Records shown =>

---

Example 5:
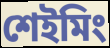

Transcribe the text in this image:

শেইমিং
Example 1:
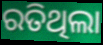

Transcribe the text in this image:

ରତିଥିଲା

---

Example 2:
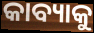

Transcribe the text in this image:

କାବ୍ୟାକୁ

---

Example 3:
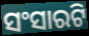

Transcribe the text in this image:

ସଂସାରଟି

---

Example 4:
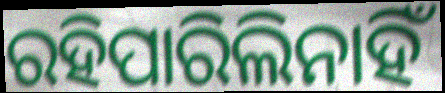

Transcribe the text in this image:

ରହିପାରିଲିନାହିଁ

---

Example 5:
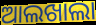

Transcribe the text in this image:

ଆଲଖାଲା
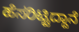
ಹೆಸರಿಟ್ಟಿದ್ದಾನೆ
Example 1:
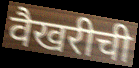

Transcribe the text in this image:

वैखरीची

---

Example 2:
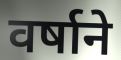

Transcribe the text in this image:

वर्षाने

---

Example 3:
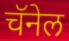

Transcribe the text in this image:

चॅनेल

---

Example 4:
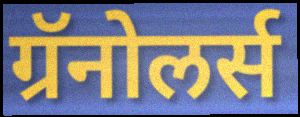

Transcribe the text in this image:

ग्रॅनोलर्स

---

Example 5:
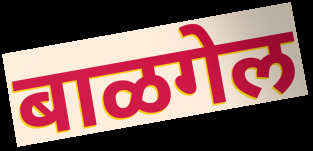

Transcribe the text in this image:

बाळगेल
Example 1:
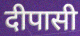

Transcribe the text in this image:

दीपासी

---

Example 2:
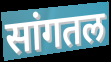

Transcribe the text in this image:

सांगतल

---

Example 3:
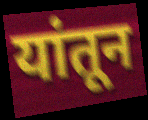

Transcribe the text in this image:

यांतून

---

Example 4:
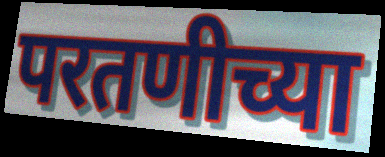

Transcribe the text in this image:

परतणीच्या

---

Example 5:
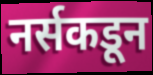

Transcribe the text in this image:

नर्सकडून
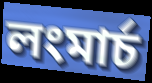
লংমার্চ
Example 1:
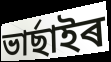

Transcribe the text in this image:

ভাৰ্ছাইৰ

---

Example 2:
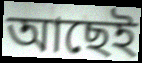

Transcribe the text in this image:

আছেই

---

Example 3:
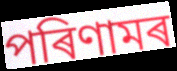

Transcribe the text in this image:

পৰিণামৰ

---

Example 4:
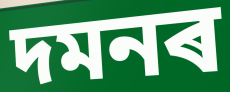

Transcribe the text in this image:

দমনৰ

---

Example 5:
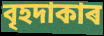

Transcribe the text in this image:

বৃহদাকাৰ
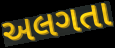
અલગતા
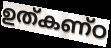
ഉത്കണ്ഠ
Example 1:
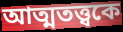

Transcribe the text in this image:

আত্মতত্ত্বকে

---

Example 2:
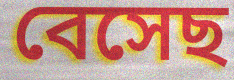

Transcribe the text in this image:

বেসেছ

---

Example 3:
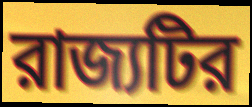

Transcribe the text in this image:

রাজ্যটির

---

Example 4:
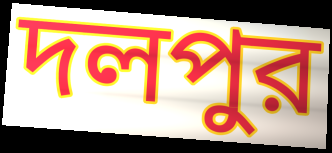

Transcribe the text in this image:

দলপুর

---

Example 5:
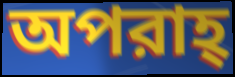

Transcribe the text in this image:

অপরাহ্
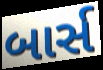
બાર્સ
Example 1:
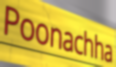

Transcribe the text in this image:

Poonachha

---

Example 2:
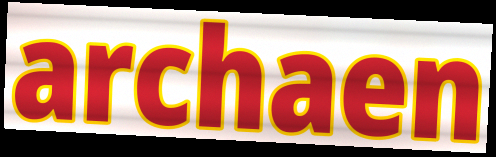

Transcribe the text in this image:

archaen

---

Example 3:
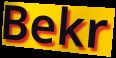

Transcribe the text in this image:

Bekr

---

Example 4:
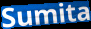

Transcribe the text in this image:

Sumita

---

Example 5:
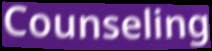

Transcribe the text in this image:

Counseling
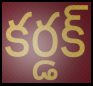
కర్డక్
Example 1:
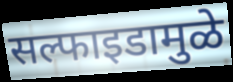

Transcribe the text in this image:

सल्फाइडामुळे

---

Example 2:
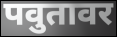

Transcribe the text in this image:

पवुतावर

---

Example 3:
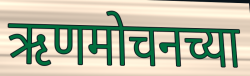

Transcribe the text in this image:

ऋणमोचनच्या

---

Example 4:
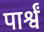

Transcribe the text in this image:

पार्श्वं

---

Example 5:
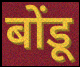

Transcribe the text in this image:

बोंडू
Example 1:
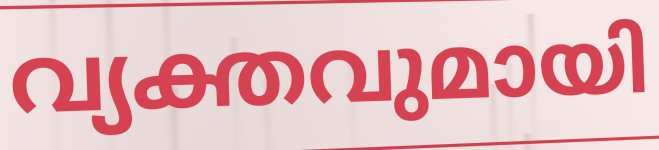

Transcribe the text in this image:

വ്യക്തവുമായി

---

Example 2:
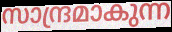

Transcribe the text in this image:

സാന്ദ്രമാകുന്ന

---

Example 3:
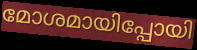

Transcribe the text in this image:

മോശമായിപ്പോയി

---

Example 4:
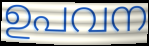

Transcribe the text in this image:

ഉപവന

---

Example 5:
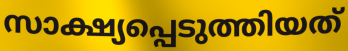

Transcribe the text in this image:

സാക്ഷ്യപ്പെടുത്തിയത്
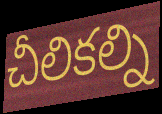
చీలికల్ని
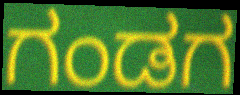
ಗಂಡಗ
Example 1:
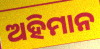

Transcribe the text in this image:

ଅହିମାନ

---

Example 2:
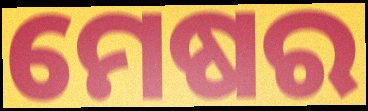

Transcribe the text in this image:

ମେଷର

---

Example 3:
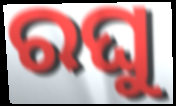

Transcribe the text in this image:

ରଘୁ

What is being asked => Reproduce all of the rows above with every instance of "Transcribe" swapped for "Write out" and everything else unchanged. Omit the pictures from your output.

Exercise answer =>
---

Example 5:

Write out the text in this image:

শেইমিং
Example 1:

Write out the text in this image:

ରତିଥିଲା

---

Example 2:

Write out the text in this image:

କାବ୍ୟାକୁ

---

Example 3:

Write out the text in this image:

ସଂସାରଟି

---

Example 4:

Write out the text in this image:

ରହିପାରିଲିନାହିଁ

---

Example 5:

Write out the text in this image:

ଆଲଖାଲା
ಹೆಸರಿಟ್ಟಿದ್ದಾನೆ
Example 1:

Write out the text in this image:

वैखरीची

---

Example 2:

Write out the text in this image:

वर्षाने

---

Example 3:

Write out the text in this image:

चॅनेल

---

Example 4:

Write out the text in this image:

ग्रॅनोलर्स

---

Example 5:

Write out the text in this image:

बाळगेल
Example 1:

Write out the text in this image:

दीपासी

---

Example 2:

Write out the text in this image:

सांगतल

---

Example 3:

Write out the text in this image:

यांतून

---

Example 4:

Write out the text in this image:

परतणीच्या

---

Example 5:

Write out the text in this image:

नर्सकडून
লংমার্চ
Example 1:

Write out the text in this image:

ভাৰ্ছাইৰ

---

Example 2:

Write out the text in this image:

আছেই

---

Example 3:

Write out the text in this image:

পৰিণামৰ

---

Example 4:

Write out the text in this image:

দমনৰ

---

Example 5:

Write out the text in this image:

বৃহদাকাৰ
અલગતા
ഉത്കണ്ഠ
Example 1:

Write out the text in this image:

আত্মতত্ত্বকে

---

Example 2:

Write out the text in this image:

বেসেছ

---

Example 3:

Write out the text in this image:

রাজ্যটির

---

Example 4:

Write out the text in this image:

দলপুর

---

Example 5:

Write out the text in this image:

অপরাহ্
બાર્સ
Example 1:

Write out the text in this image:

Poonachha

---

Example 2:

Write out the text in this image:

archaen

---

Example 3:

Write out the text in this image:

Bekr

---

Example 4:

Write out the text in this image:

Sumita

---

Example 5:

Write out the text in this image:

Counseling
కర్డక్
Example 1:

Write out the text in this image:

सल्फाइडामुळे

---

Example 2:

Write out the text in this image:

पवुतावर

---

Example 3:

Write out the text in this image:

ऋणमोचनच्या

---

Example 4:

Write out the text in this image:

पार्श्वं

---

Example 5:

Write out the text in this image:

बोंडू
Example 1:

Write out the text in this image:

വ്യക്തവുമായി

---

Example 2:

Write out the text in this image:

സാന്ദ്രമാകുന്ന

---

Example 3:

Write out the text in this image:

മോശമായിപ്പോയി

---

Example 4:

Write out the text in this image:

ഉപവന

---

Example 5:

Write out the text in this image:

സാക്ഷ്യപ്പെടുത്തിയത്
చీలికల్ని
ಗಂಡಗ
Example 1:

Write out the text in this image:

ଅହିମାନ

---

Example 2:

Write out the text in this image:

ମେଷର

---

Example 3:

Write out the text in this image:

ରଘୁ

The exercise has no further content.